(Plain-text document sources)

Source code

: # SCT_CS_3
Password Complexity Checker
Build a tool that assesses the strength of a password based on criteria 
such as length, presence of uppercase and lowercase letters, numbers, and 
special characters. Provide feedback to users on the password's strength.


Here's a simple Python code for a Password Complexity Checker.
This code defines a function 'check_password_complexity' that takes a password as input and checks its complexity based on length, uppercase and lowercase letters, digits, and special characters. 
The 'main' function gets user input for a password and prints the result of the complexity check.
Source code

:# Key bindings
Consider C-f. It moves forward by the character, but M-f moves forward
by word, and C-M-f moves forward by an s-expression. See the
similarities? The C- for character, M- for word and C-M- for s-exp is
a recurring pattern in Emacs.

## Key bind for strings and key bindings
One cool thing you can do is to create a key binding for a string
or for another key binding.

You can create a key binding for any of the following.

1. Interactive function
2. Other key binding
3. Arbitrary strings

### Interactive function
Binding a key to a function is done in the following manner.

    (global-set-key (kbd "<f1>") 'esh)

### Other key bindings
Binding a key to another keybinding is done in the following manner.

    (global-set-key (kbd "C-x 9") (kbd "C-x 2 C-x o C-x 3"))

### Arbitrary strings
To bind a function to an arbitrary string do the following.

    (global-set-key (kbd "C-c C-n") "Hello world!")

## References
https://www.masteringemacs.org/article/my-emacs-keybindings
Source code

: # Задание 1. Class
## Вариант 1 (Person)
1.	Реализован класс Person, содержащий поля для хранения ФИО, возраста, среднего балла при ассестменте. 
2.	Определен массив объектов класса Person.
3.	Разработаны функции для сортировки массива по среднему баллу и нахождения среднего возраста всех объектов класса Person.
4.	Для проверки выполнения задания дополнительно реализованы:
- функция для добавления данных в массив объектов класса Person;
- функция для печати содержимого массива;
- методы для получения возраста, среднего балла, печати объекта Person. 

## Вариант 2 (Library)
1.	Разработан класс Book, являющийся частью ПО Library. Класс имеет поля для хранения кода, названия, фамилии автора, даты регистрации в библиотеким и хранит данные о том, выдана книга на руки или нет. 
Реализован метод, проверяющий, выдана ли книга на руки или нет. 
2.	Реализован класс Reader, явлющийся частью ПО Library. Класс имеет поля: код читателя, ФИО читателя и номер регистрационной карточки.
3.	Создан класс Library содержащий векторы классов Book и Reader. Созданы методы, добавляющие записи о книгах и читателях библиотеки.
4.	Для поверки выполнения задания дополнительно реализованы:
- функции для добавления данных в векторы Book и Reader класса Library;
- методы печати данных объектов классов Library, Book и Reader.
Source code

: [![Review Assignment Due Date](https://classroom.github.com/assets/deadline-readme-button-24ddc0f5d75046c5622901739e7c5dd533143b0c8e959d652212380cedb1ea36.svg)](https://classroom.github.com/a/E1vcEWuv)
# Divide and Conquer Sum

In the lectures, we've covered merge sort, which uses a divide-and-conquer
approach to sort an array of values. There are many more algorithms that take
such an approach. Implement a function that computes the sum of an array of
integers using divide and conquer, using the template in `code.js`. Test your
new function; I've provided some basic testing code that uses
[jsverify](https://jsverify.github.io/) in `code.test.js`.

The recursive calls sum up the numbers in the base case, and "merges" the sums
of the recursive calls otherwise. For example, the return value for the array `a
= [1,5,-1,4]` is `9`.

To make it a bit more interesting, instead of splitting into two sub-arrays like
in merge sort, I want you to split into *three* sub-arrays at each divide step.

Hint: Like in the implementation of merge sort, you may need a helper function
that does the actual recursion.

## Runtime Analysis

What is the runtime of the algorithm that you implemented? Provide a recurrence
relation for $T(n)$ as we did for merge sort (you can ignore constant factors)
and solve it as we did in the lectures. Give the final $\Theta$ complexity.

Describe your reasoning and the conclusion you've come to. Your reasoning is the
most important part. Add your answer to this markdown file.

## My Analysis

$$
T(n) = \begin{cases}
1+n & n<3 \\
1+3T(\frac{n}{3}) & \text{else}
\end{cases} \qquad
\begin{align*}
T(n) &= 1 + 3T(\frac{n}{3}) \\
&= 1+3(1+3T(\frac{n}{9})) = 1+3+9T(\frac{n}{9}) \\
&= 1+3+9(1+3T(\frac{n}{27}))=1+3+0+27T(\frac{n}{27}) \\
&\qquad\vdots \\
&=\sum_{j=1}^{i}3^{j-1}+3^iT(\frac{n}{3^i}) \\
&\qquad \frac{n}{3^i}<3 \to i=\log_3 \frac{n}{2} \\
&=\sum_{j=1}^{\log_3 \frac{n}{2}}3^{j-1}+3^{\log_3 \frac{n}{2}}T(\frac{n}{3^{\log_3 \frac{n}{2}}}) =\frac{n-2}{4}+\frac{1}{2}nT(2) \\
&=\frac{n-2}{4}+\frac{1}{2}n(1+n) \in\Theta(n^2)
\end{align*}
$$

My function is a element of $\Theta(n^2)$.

Assigned task: Set down the data exactly.

Written response:
Source code

: # SCT_CS_3
Password Complexity Checker
Build a tool that assesses the strength of a password based on criteria 
such as length, presence of uppercase and lowercase letters, numbers, and 
special characters. Provide feedback to users on the password's strength.


Here's a simple Python code for a Password Complexity Checker.
This code defines a function 'check_password_complexity' that takes a password as input and checks its complexity based on length, uppercase and lowercase letters, digits, and special characters. 
The 'main' function gets user input for a password and prints the result of the complexity check.
Source code

:# Key bindings
Consider C-f. It moves forward by the character, but M-f moves forward
by word, and C-M-f moves forward by an s-expression. See the
similarities? The C- for character, M- for word and C-M- for s-exp is
a recurring pattern in Emacs.

## Key bind for strings and key bindings
One cool thing you can do is to create a key binding for a string
or for another key binding.

You can create a key binding for any of the following.

1. Interactive function
2. Other key binding
3. Arbitrary strings

### Interactive function
Binding a key to a function is done in the following manner.

    (global-set-key (kbd "<f1>") 'esh)

### Other key bindings
Binding a key to another keybinding is done in the following manner.

    (global-set-key (kbd "C-x 9") (kbd "C-x 2 C-x o C-x 3"))

### Arbitrary strings
To bind a function to an arbitrary string do the following.

    (global-set-key (kbd "C-c C-n") "Hello world!")

## References
https://www.masteringemacs.org/article/my-emacs-keybindings
Source code

: # Задание 1. Class
## Вариант 1 (Person)
1.	Реализован класс Person, содержащий поля для хранения ФИО, возраста, среднего балла при ассестменте. 
2.	Определен массив объектов класса Person.
3.	Разработаны функции для сортировки массива по среднему баллу и нахождения среднего возраста всех объектов класса Person.
4.	Для проверки выполнения задания дополнительно реализованы:
- функция для добавления данных в массив объектов класса Person;
- функция для печати содержимого массива;
- методы для получения возраста, среднего балла, печати объекта Person. 

## Вариант 2 (Library)
1.	Разработан класс Book, являющийся частью ПО Library. Класс имеет поля для хранения кода, названия, фамилии автора, даты регистрации в библиотеким и хранит данные о том, выдана книга на руки или нет. 
Реализован метод, проверяющий, выдана ли книга на руки или нет. 
2.	Реализован класс Reader, явлющийся частью ПО Library. Класс имеет поля: код читателя, ФИО читателя и номер регистрационной карточки.
3.	Создан класс Library содержащий векторы классов Book и Reader. Созданы методы, добавляющие записи о книгах и читателях библиотеки.
4.	Для поверки выполнения задания дополнительно реализованы:
- функции для добавления данных в векторы Book и Reader класса Library;
- методы печати данных объектов классов Library, Book и Reader.
Source code

: [![Review Assignment Due Date](https://classroom.github.com/assets/deadline-readme-button-24ddc0f5d75046c5622901739e7c5dd533143b0c8e959d652212380cedb1ea36.svg)](https://classroom.github.com/a/E1vcEWuv)
# Divide and Conquer Sum

In the lectures, we've covered merge sort, which uses a divide-and-conquer
approach to sort an array of values. There are many more algorithms that take
such an approach. Implement a function that computes the sum of an array of
integers using divide and conquer, using the template in `code.js`. Test your
new function; I've provided some basic testing code that uses
[jsverify](https://jsverify.github.io/) in `code.test.js`.

The recursive calls sum up the numbers in the base case, and "merges" the sums
of the recursive calls otherwise. For example, the return value for the array `a
= [1,5,-1,4]` is `9`.

To make it a bit more interesting, instead of splitting into two sub-arrays like
in merge sort, I want you to split into *three* sub-arrays at each divide step.

Hint: Like in the implementation of merge sort, you may need a helper function
that does the actual recursion.

## Runtime Analysis

What is the runtime of the algorithm that you implemented? Provide a recurrence
relation for $T(n)$ as we did for merge sort (you can ignore constant factors)
and solve it as we did in the lectures. Give the final $\Theta$ complexity.

Describe your reasoning and the conclusion you've come to. Your reasoning is the
most important part. Add your answer to this markdown file.

## My Analysis

$$
T(n) = \begin{cases}
1+n & n<3 \\
1+3T(\frac{n}{3}) & \text{else}
\end{cases} \qquad
\begin{align*}
T(n) &= 1 + 3T(\frac{n}{3}) \\
&= 1+3(1+3T(\frac{n}{9})) = 1+3+9T(\frac{n}{9}) \\
&= 1+3+9(1+3T(\frac{n}{27}))=1+3+0+27T(\frac{n}{27}) \\
&\qquad\vdots \\
&=\sum_{j=1}^{i}3^{j-1}+3^iT(\frac{n}{3^i}) \\
&\qquad \frac{n}{3^i}<3 \to i=\log_3 \frac{n}{2} \\
&=\sum_{j=1}^{\log_3 \frac{n}{2}}3^{j-1}+3^{\log_3 \frac{n}{2}}T(\frac{n}{3^{\log_3 \frac{n}{2}}}) =\frac{n-2}{4}+\frac{1}{2}nT(2) \\
&=\frac{n-2}{4}+\frac{1}{2}n(1+n) \in\Theta(n^2)
\end{align*}
$$

My function is a element of $\Theta(n^2)$.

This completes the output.